The format of the secret can either be `hxdm vjec jjws` or `HXDMVJECJJWS`. In the first case, the library will normalize the secret to second format before computing the OTP.
- `digits` is between `3` and `10` inclusive
- `period` is between `1` and `120` inclusive
- `counter` is a value decided with the server
- `target_date` is the target date specified as the **unix epoch format in seconds**
- `algo` is either `SHA1`, `SHA256` or `SHA512`
## Return values
`get_totp`, `get_hotp` and `get_totp_at` return `NULL` if an error occurs and `err` is set to one of the following values:
Errors:
- `GCRYPT_VERSION_MISMATCH`, set if the installed Gcrypt library is too old
- `INVALID_B32_INPUT`, set if the given input is not valid base32 text
- `INVALID_ALGO`, set if the given algo is not supported by the library
- `INVALID_PERIOD`, set if `period` is `<= 0` or `> 120` seconds
- `INVALID_DIGITS`, set if `digits` is `< 4` or `> 10`
- `MEMORY_ALLOCATION_ERROR`, set if an error happened during memory allocation
- `INVALID_USER_INPUT`, set if the given input is not valid
- `INVALID_COUNTER`, set if `counter` is `< 0`
All good:
- `NO_ERROR`, set if no error occurred
- `VALID`, set if the given OTP is valid
The function `otp_to_int`:
* returns `-1` if an error occurs and sets `err` to `INVALID_USER_INPUT`.
* warns the user if the leading zero is missing.

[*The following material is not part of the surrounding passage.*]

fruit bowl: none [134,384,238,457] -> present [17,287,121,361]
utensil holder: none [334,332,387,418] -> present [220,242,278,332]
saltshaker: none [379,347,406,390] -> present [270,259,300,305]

For example, since the otp string `"012345"` **can't** be returned as the integer `012345` (because it would be interpreted as octal number), the function returns `12345` and sets `err` to `MISSING_LEADING_ZERO`)
In case of success, the value returned by `get_totp`, `get_hotp`, `get_totp_at` and `get_steam_totp` **must be freed** once no longer needed.
# Base32 encoding and decoding
Since release 2.0.0, libbaseencode has been merged with libcotp. This means that you can now use base32 functions by just including `cotp.h`:
```
char *base32_encode (const uchar *user_data,
size_t data_len,
cotp_error_t *err_code);
uchar *base32_decode (const char *user_data,
size_t data_len,
cotp_error_t *err_code);
bool is_string_valid_b32 (const char *user_data);
```
where:
- `user_data` is the data to be encoded or decoded
- `data_len` is the length of the data to be encoded/decoded
- `err_code` is where the error is stored
`base32_encode` returns `NULL` if an error occurs and `err_code` is set to one of the following values:
- `INVALID_USER_INPUT`, set if the given input is not valid
- `MEMORY_ALLOCATION_ERROR`, set if an error happened during memory allocation
- `INVALID_USER_INPUT`, set if the given input is not valid
`base32_decode` returns `NULL` if an error occurs and `err_code` is set to one of the following values:
- `INVALID_USER_INPUT`, set if the given input is not valid
- `MEMORY_ALLOCATION_ERROR`, set if an error happened during memory allocation
- `INVALID_B32_INPUT`, set if the given input is not valid base32 text
- `INVALID_USER_INPUT`, set if the given input is not valid
Both functions return and empty string if the input is an empty string. In such a case, `err` is set to `EMPTY_STRING`.
`is_string_valid_b32` returns `true` if `user_data` is a valid base32 encoded string, `false` otherwise. Please note that `user_data` can contain spaces, since
the fucntion will also take care of trimming those.